En France, des mesures montrent bien que les consciences s’élèvent sur le statut précaire du travailleur indépendant. La réforme de l’assurance chômage ouvre dans certains cas un droit au chômage pour les indépendants. Dans le cadre de la proposition de loi d'orientation des mobilités (LOM), le gouvernement avait inséré une disposition pour permettre aux plateformes de fixer elles-mêmes, dans une charte, les éléments de leur relation avec les travailleurs indépendants ne pouvant être retenus par le juge pour caractériser l'existence d'un contrat de travail. De fait, il s’agissait d’empêcher la requalification de la relation contractuelle entre une plateforme et un travailleur en contrat de travail. Considérant que c’était aux juges et non au législateur, et encore moins aux plateformes, d’en décider, l’article a été censurée par le Conseil constitutionnel le 20 décembre dernier.
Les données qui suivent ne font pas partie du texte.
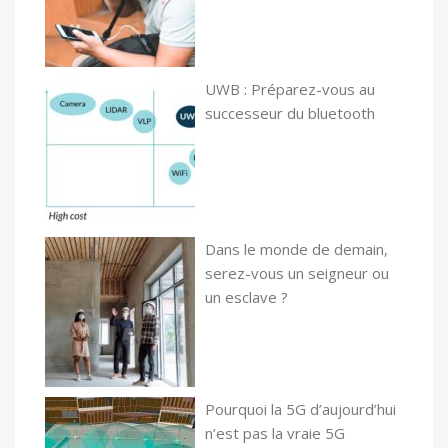
UWB : Préparez-vous au
successeur du bluetooth
Dans le monde de demain,
serez-vous un seigneur ou
un esclave ?
Pourquoi la 5G d’aujourd’hui
n’est pas la vraie 5G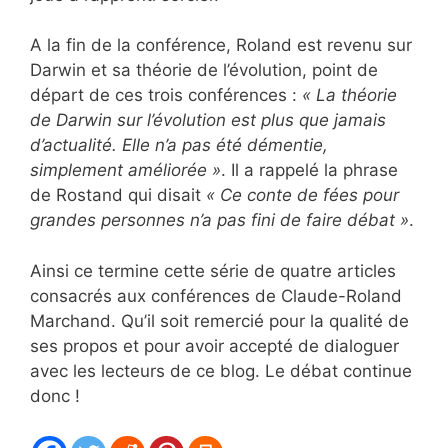
A la fin de la conférence, Roland est revenu sur
Darwin et sa théorie de l’évolution, point de
départ de ces trois conférences :
« La théorie
de Darwin sur l’évolution est plus que jamais
d’actualité. Elle n’a pas été démentie,
simplement améliorée »
. Il a rappelé la phrase
de Rostand qui disait
« Ce conte de fées pour
grandes personnes n’a pas fini de faire débat »
.
Ainsi ce termine cette série de quatre articles
consacrés aux conférences de Claude-Roland
Marchand. Qu’il soit remercié pour la qualité de
ses propos et pour avoir accepté de dialoguer
avec les lecteurs de ce blog. Le débat continue
donc !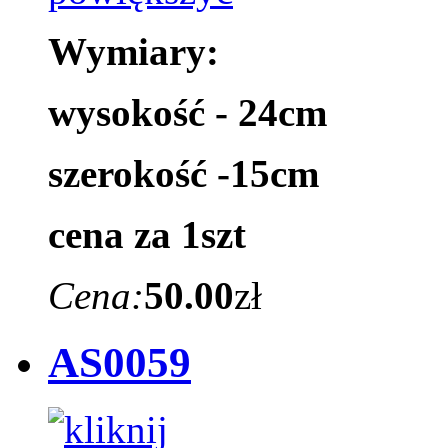
Wymiary:
wysokość - 24cm
szerokość -15cm
cena za 1szt
Cena:
50.00
zł
AS0059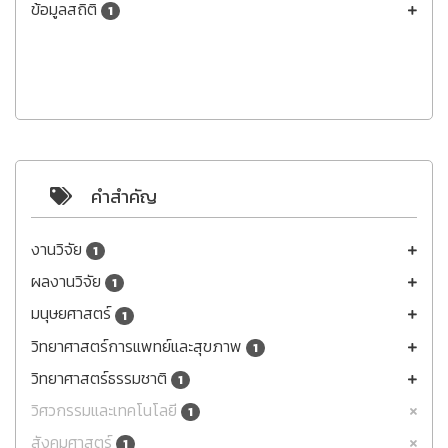
ข้อมูลสถิติ
1
คำสำคัญ
งานวิจัย
1
ผลงานวิจัย
1
มนุษยศาสตร์
1
วิทยาศาสตร์การแพทย์และสุขภาพ
1
วิทยาศาสตร์ธรรมชาติ
1
วิศวกรรมและเทคโนโลยี
1
สังคมศาสตร์
1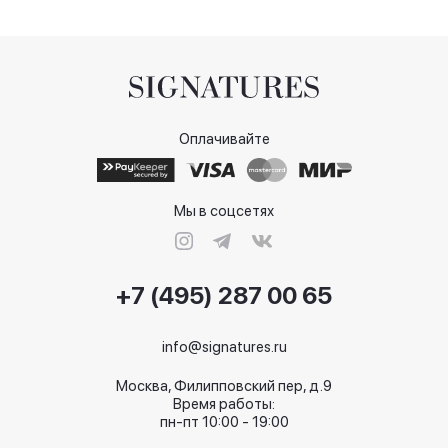
Оплачивайте
Мы в соцсетях
+7 (495) 287 00 65
info@signatures.ru
Москва, Филипповский пер, д.9
Время работы:
пн-пт 10:00 - 19:00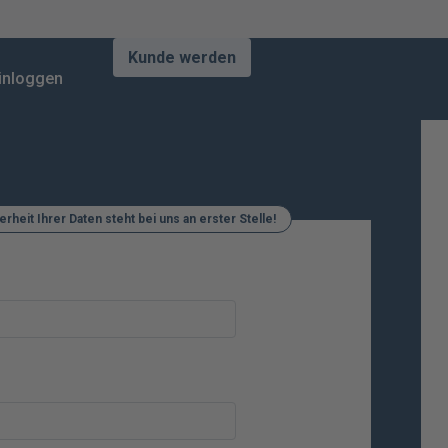
Kunde werden
inloggen
erheit Ihrer Daten steht bei uns an erster Stelle!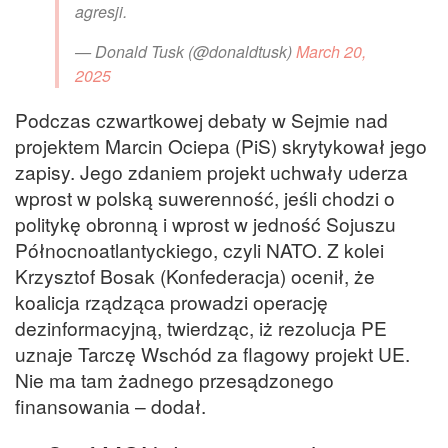
agresji.
— Donald Tusk (@donaldtusk)
March 20,
2025
Podczas czwartkowej debaty w Sejmie nad
projektem Marcin Ociepa (PiS) skrytykował jego
zapisy. Jego zdaniem projekt uchwały uderza
wprost w polską suwerenność, jeśli chodzi o
politykę obronną i wprost w jedność Sojuszu
Północnoatlantyckiego, czyli NATO. Z kolei
Krzysztof Bosak (Konfederacja) ocenił, że
koalicja rządząca prowadzi operację
dezinformacyjną, twierdząc, iż rezolucja PE
uznaje Tarczę Wschód za flagowy projekt UE.
Nie ma tam żadnego przesądzonego
finansowania – dodał.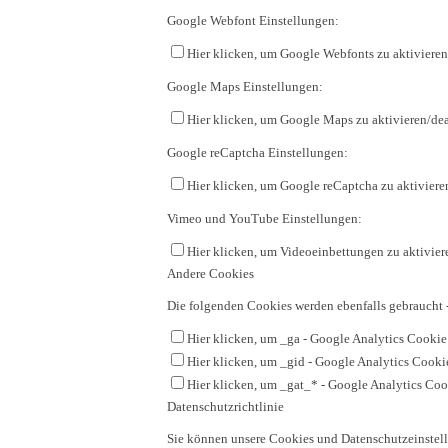
Google Webfont Einstellungen:
Hier klicken, um Google Webfonts zu aktivieren
Google Maps Einstellungen:
Hier klicken, um Google Maps zu aktivieren/dea
Google reCaptcha Einstellungen:
Hier klicken, um Google reCaptcha zu aktiviere
Vimeo und YouTube Einstellungen:
Hier klicken, um Videoeinbettungen zu aktivier
Andere Cookies
Die folgenden Cookies werden ebenfalls gebraucht 
Hier klicken, um _ga - Google Analytics Cookie 
Hier klicken, um _gid - Google Analytics Cookie
Hier klicken, um _gat_* - Google Analytics Cook
Datenschutzrichtlinie
Sie können unsere Cookies und Datenschutzeinstell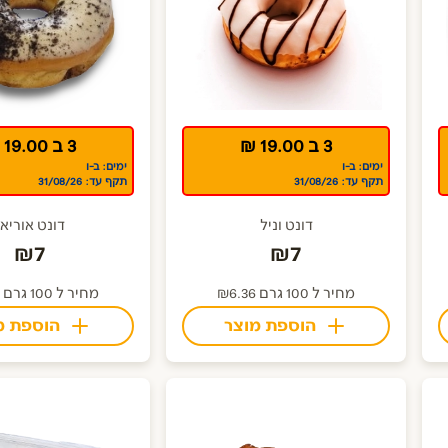
3 ב 19.00 ₪
3 ב 19.00 ₪
ימים: ב-ו
ימים: ב-ו
תקף עד: 31/08/26
תקף עד: 31/08/26
דונט וניל
דונט אוריאו
₪7
₪7
מחיר ל 100 גרם ₪6.36
מחיר ל 100 גרם ₪6.36
הוספת מוצר
הוספת מ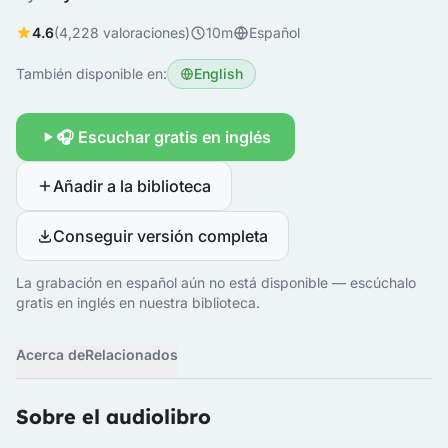
4.6
(4,228 valoraciones)
10m
Español
También disponible en:
English
🎧 Escuchar gratis en inglés
Añadir a la biblioteca
Conseguir versión completa
La grabación en español aún no está disponible — escúchalo
gratis en inglés en nuestra biblioteca.
Acerca de
Relacionados
Sobre el audiolibro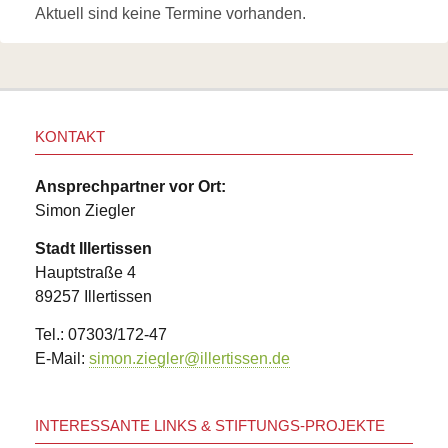
Links
Aktuell sind keine Termine vorhanden.
Wildbienen
Wildbienenarten
Bestäubungsfunktion
Gefährdung
Schutz
und
KONTAKT
Hilfe
Literatur
Links
Ansprechpartner vor Ort:
Simon Ziegler
Bienenfreundlich
Gärtnern
Stadt Illertissen
Allgemein
Links
Hauptstraße 4
89257 Illertissen
Biologische
Vielfalt
Tel.: 07303/172-47
E-Mail:
simon.ziegler@illertissen.de
INTERESSANTE LINKS & STIFTUNGS-PROJEKTE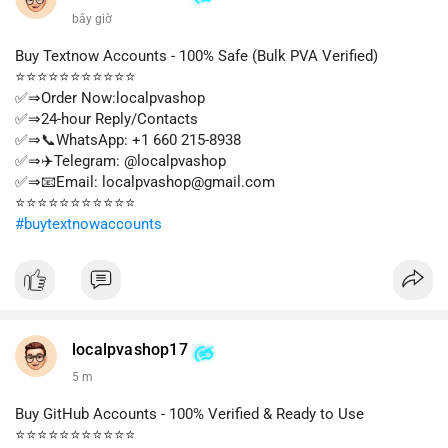
1 m
Buy Textnow Accounts - 100% Safe (Bulk PVA Verified)
⭐⭐⭐⭐⭐⭐⭐⭐⭐⭐⭐
✅⇒Order Now:localpvashop
✅⇒24-hour Reply/Contacts
✅⇒📞WhatsApp: +1 660 215-8938
✅⇒✈️Telegram: @localpvashop
✅⇒📧Email: localpvashop@gmail.com
⭐⭐⭐⭐⭐⭐⭐⭐⭐⭐⭐
#buytextnowaccounts
localpvashop17
5 m
Buy GitHub Accounts - 100% Verified & Ready to Use
⭐⭐⭐⭐⭐⭐⭐⭐⭐⭐⭐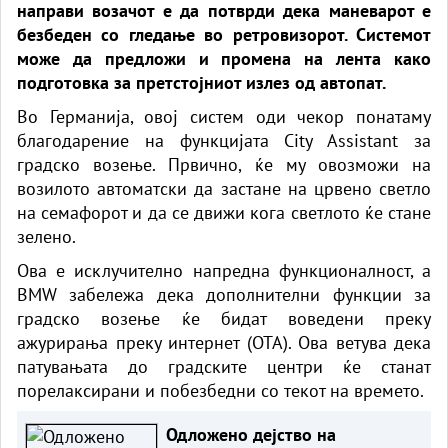
направи возачот е да потврди дека маневарот е
безбеден со гледање во ретровизорот. Системот
може да предложи и промена на лента како
подготовка за претстојниот излез од автопат.
Во Германија, овој систем оди чекор понатаму
благодарение на функцијата City Assistant за
градско возење. Првично, ќе му овозможи на
возилото автоматски да застане на црвено светло
на семафорот и да се движи кога светлото ќе стане
зелено.
Ова е исклучително напредна функционалност, а
BMW забележа дека дополнителни функции за
градско возење ќе бидат воведени преку
ажурирања преку интернет (OTA). Ова ветува дека
патувањата до градските центри ќе станат
порелаксирани и побезбедни со текот на времето.
Одложено дејство на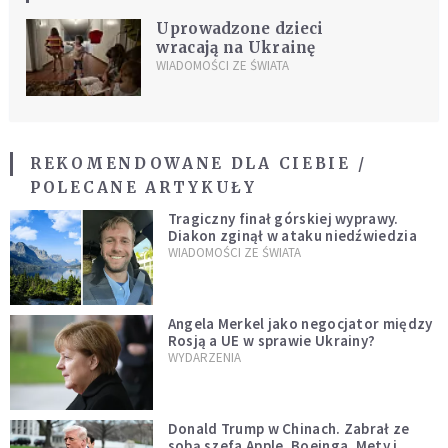
Uprowadzone dzieci
wracają na Ukrainę
WIADOMOŚCI ZE ŚWIATA
REKOMENDOWANE DLA CIEBIE /
POLECANE ARTYKUŁY
Tragiczny finał górskiej wyprawy.
Diakon zginął w ataku niedźwiedzia
WIADOMOŚCI ZE ŚWIATA
Angela Merkel jako negocjator między
Rosją a UE w sprawie Ukrainy?
WYDARZENIA
Donald Trump w Chinach. Zabrał ze
sobą szefa Apple, Boeinga, Mety i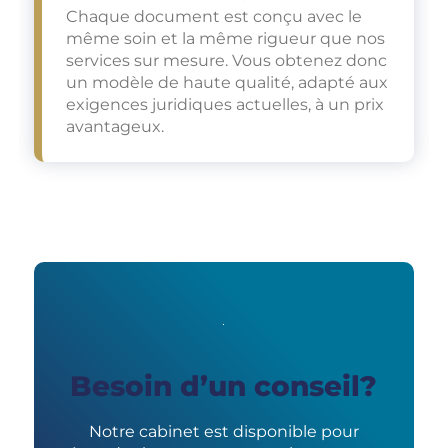
Chaque document est conçu avec le
même soin et la même rigueur que nos
services sur mesure. Vous obtenez donc
un modèle de haute qualité, adapté aux
exigences juridiques actuelles, à un prix
avantageux.
Besoin d’un conseil?
Notre cabinet est disponible pour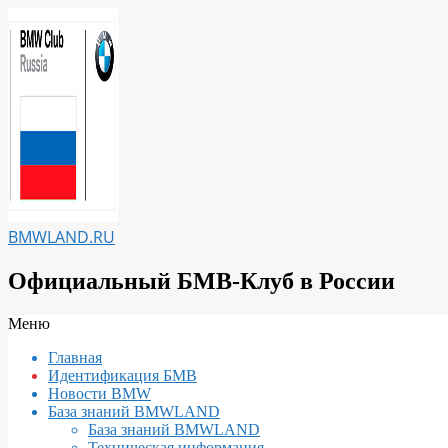
Перейти
к
содержимому
BMWLAND.RU
Официальный БМВ-Клуб в России
Вторичное
Меню
меню
Главная
навигации
Идентификация БМВ
Новости BMW
База знаний BMWLAND
База знаний BMWLAND
Техническая информация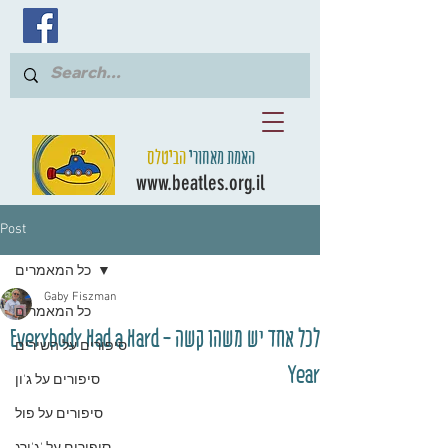
האמת מאחורי
הביטלס
www.beatles.org.il
Post
כל המאמרים
Gaby Fiszman
כל המאמרים
לכל אחד יש משהו קשה - Everybody Had a Hard
סיפורים על השירים
Year
סיפורים על ג'ון
סיפורים על פול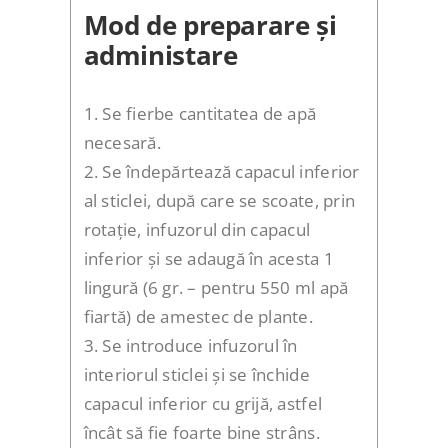
Mod de preparare și
administare
1. Se fierbe cantitatea de apă
necesară.
2. Se îndepărtează capacul inferior
al sticlei, după care se scoate, prin
rotație, infuzorul din capacul
inferior și se adaugă în acesta 1
lingură (6 gr. – pentru 550 ml apă
fiartă) de amestec de plante.
3. Se introduce infuzorul în
interiorul sticlei și se închide
capacul inferior cu grijă, astfel
încât să fie foarte bine strâns.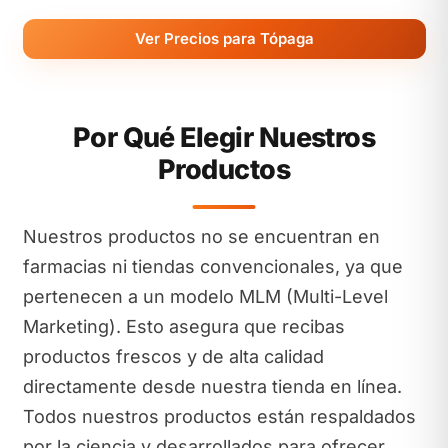
Ver Precios para Tópaga
Por Qué Elegir Nuestros
Productos
Nuestros productos no se encuentran en
farmacias ni tiendas convencionales, ya que
pertenecen a un modelo MLM (Multi-Level
Marketing). Esto asegura que recibas
productos frescos y de alta calidad
directamente desde nuestra tienda en línea.
Todos nuestros productos están respaldados
por la ciencia y desarrollados para ofrecer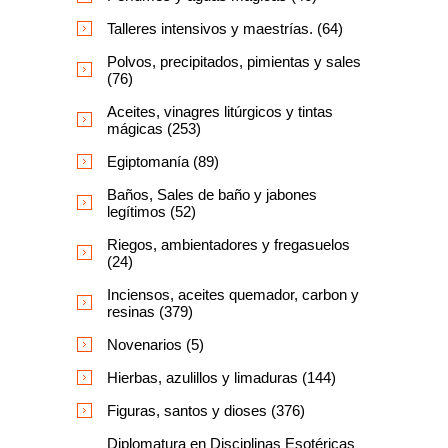
Talleres intensivos y maestrías. (64)
Polvos, precipitados, pimientas y sales
(76)
Aceites, vinagres litúrgicos y tintas
mágicas (253)
Egiptomanía (89)
Baños, Sales de baño y jabones
legítimos (52)
Riegos, ambientadores y fregasuelos
(24)
Inciensos, aceites quemador, carbon y
resinas (379)
Novenarios (5)
Hierbas, azulillos y limaduras (144)
Figuras, santos y dioses (376)
Diplomatura en Disciplinas Esotéricas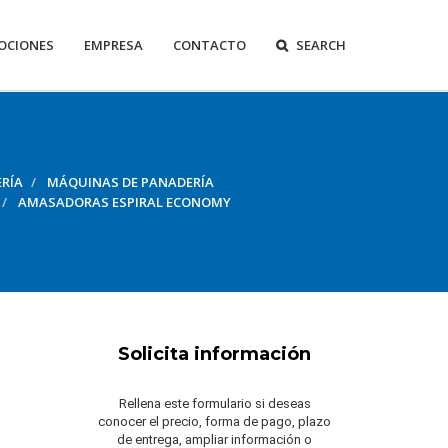
OCIONES
EMPRESA
CONTACTO
SEARCH
RÍA
MÁQUINAS DE PANADERÍA
AMASADORAS ESPIRAL ECONOMY
Solicita información
Rellena este formulario si deseas
conocer el precio, forma de pago, plazo
de entrega, ampliar información o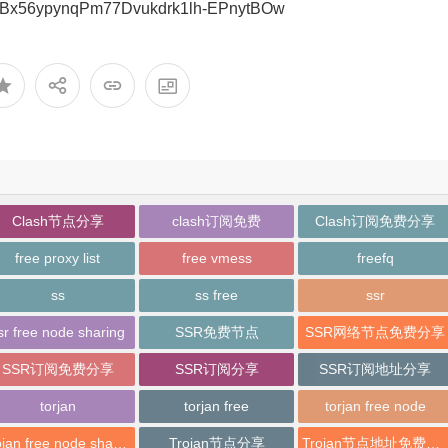
Bx56ypynqPm77Dvukdrk1lh-EPnytBOw
Clash节点分享
clash订阅免费
Clash订阅免费分享
free proxy list
free vmess
freefq
ss
ss free
ssr
sr free node sharing
SSR免费节点
SSR网络节点免费分享
SSR订阅免费分享
SSR订阅分享
SSR订阅地址分享
torjan
torjan free
torjan free node
trojan free node sharing
Trojan节点分享
Trojan节点地址免费分享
Ces différents épisodes montrent bien la nécessité de trouver une troisième voie, un statut hybride, qui n’existe pas encore
Quelles solutions ?
La prochaine étape attendue serait d’engager des discussions et des communications sur les éventuels changements de pratiques à mettre en œuvre. C’est l’occasion selon Me Milbach de "réunir l’ensemble des acteurs concernés autour d’une table : syndicat de salariés, collectif des livreurs, représentants des plateformes, experts de l’économie du numérique et d’engager les discussions pour trouver un terrain d’entente".
Les chartes de responsabilité sociale (loi LOM) censurées par le Conseil constitutionnel vont-elles revenir au centre des débats ? Faut-il permettre aux livreurs de se réunir en coopérative d’activité et d’emploi (CAE) pour bénéficier à la fois du statut d’indépendant et de salarié ? Faciliter la formation de syndicats afin de négocier de meilleures conditions de travail, tout en préservant la flexibilité et l’innovation ? Ou encore s’inspirer tout simplement du modèle californien ? A n’en pas douter, la prochaine décennie s’annonce déjà comme celle de la régulation des plateformes numériques.